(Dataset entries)
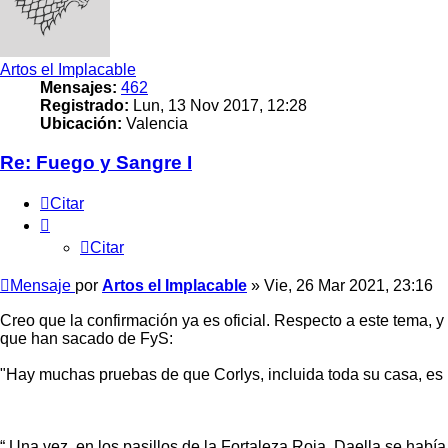
Artos el Implacable
Mensajes:
462
Registrado:
Lun, 13 Nov 2017, 12:28
Ubicación:
Valencia
Re: Fuego y Sangre I
Citar
Citar
Mensaje
por
Artos el Implacable
»
Vie, 26 Mar 2021, 23:16
Creo que la confirmación ya es oficial. Respecto a este tema, y 
que han sacado de FyS:
"Hay muchas pruebas de que Corlys, incluida toda su casa, es 
“ Una vez, en los pasillos de la Fortaleza Roja, Daella se habí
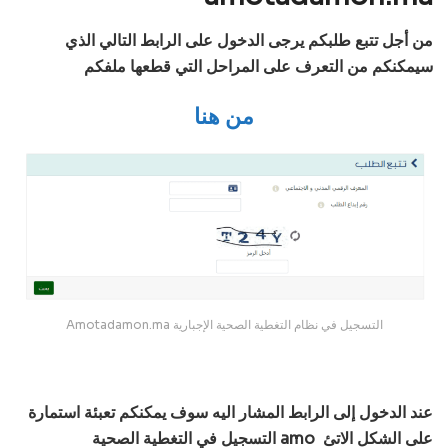
من أجل تتبع طلبكم يرجى الدخول على الرابط التالي الذي
سيمكنكم من التعرف على المراحل التي قطعها ملفكم
من هنا
Amotadamon.ma التسجيل في نظام التغطية الصحية الإجبارية
عن
د الدخول إلى الرابط المشار اليه سوف يمكنكم تعبئة استمارة
على الشكل الاتئ
amo
التسجيل في التغطية الصحية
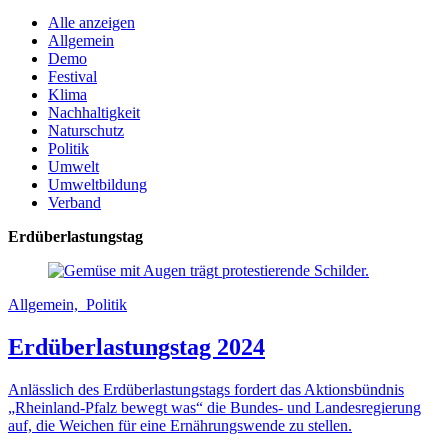
Alle anzeigen
Allgemein
Demo
Festival
Klima
Nachhaltigkeit
Naturschutz
Politik
Umwelt
Umweltbildung
Verband
Erdüberlastungstag
Allgemein, Politik
Erdüberlastungstag 2024
Anlässlich des Erdüberlastungstags fordert das Aktionsbündnis
„Rheinland-Pfalz bewegt was“ die Bundes- und Landesregierung
auf, die Weichen für eine Ernährungswende zu stellen.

__What the task asks__: Every entry above needs to be copied exactly, apart from its pictures.

__Completed exercise__:
Artos el Implacable
Mensajes:
462
Registrado:
Lun, 13 Nov 2017, 12:28
Ubicación:
Valencia
Re: Fuego y Sangre I
Citar
Citar
Mensaje
por
Artos el Implacable
»
Vie, 26 Mar 2021, 23:16
Creo que la confirmación ya es oficial. Respecto a este tema, y 
que han sacado de FyS:
"Hay muchas pruebas de que Corlys, incluida toda su casa, es 
“ Una vez, en los pasillos de la Fortaleza Roja, Daella se habí
من أجل تتبع طلبكم يرجى الدخول على الرابط التالي الذي
سيمكنكم من التعرف على المراحل التي قطعها ملفكم
من هنا
Amotadamon.ma التسجيل في نظام التغطية الصحية الإجبارية
عن
د الدخول إلى الرابط المشار اليه سوف يمكنكم تعبئة استمارة
على الشكل الاتئ
amo
التسجيل في التغطية الصحية
Alle anzeigen
Allgemein
Demo
Festival
Klima
Nachhaltigkeit
Naturschutz
Politik
Umwelt
Umweltbildung
Verband
Erdüberlastungstag
Allgemein, Politik
Erdüberlastungstag 2024
Anlässlich des Erdüberlastungstags fordert das Aktionsbündnis
„Rheinland-Pfalz bewegt was“ die Bundes- und Landesregierung
auf, die Weichen für eine Ernährungswende zu stellen.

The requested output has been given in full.